Updates for version 10.1.8

Date published: 05/04/2018

  • Added support for changing the remote resolution by resizing the session window!
  • Fixed scenarios where remote resource feed download would take an excessively long time.
  • Resolved the 0x207 error that could occur when connecting to servers not patched with the CredSSP encryption oracle remediation update (CVE-2018-0886).

Updates for version 10.1.7

Date published: 04/05/2018

  • Made security fixes to incorporate CredSSP encryption oracle remediation updates as described in CVE-2018-0886.
  • Improved RemoteApp icon and mouse cursor rendering to address reported mispaints.
  • Addressed issues where RemoteApp windows appeared behind the Connection Center.
  • Fixed a problem that occurred when you edit local resources after importing from Remote Desktop 8.
  • You can now start a connection by pressing ENTER on a desktop tile.
  • When you're in full screen view, CMD+M now correctly maps to WIN+M.
  • The Connection Center, Preferences, and About windows now respond to CMD+M.
  • You can now start discovering feeds by pressing ENTER on the **Adding Remote Resources*- page.
  • Fixed an issue where a new remote resources feed showed up empty in the Connection Center until after you refreshed.

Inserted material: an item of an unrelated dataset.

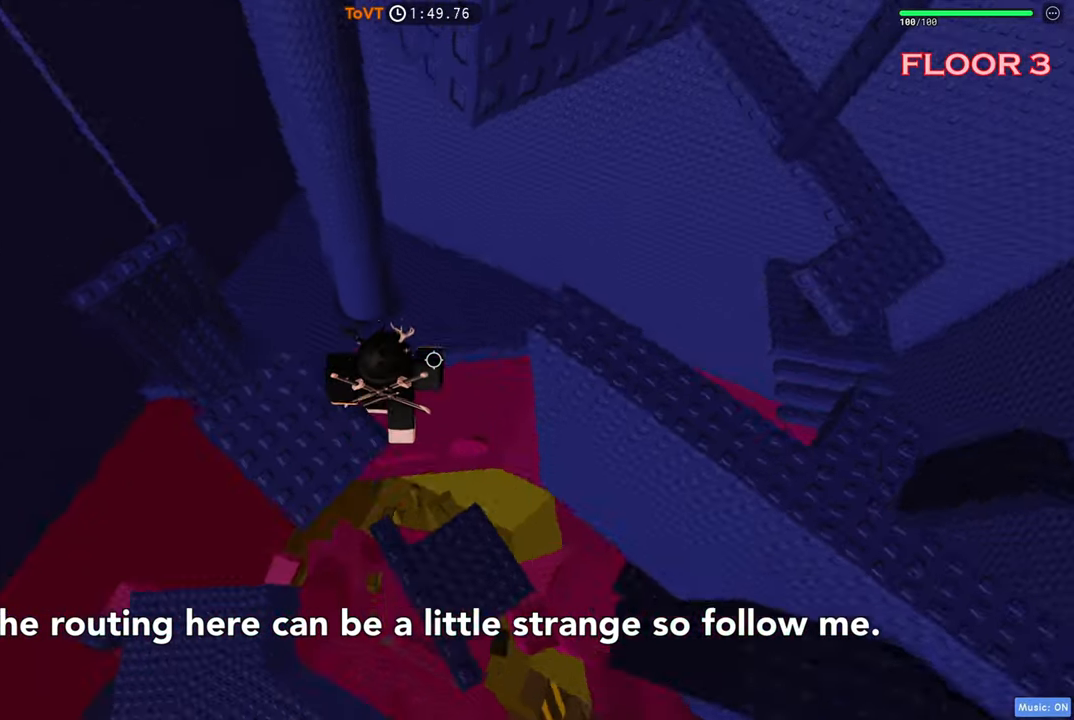
{"keys": ["d"], "events": [[50, "space", "down"], [234, "space", "up"]]}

Updates for version 10.1.6

Date published: 03/26/2018

  • Fixed an issue where RemoteApp windows would reorder themselves.
  • Resolved a bug that caused some RemoteApp windows to get stuck behind their parent window.
  • Addressed a mouse pointer offset issue that affected some RemoteApp programs.
  • Fixed an issue where starting a new connection gave focus to an existing session, instead of opening a new session window.
  • We fixed an error with an error message - you'll see the correct message now if we can't find your gateway.
  • The Quit shortcut (⌘ + Q) is now consistently shown in the UI.
  • Improved the image quality when stretching in 'fit to window' mode.
  • Fixed a regression that caused multiple instances of the home folder to show up in the remote session.
  • Updated the default icon for desktop tiles.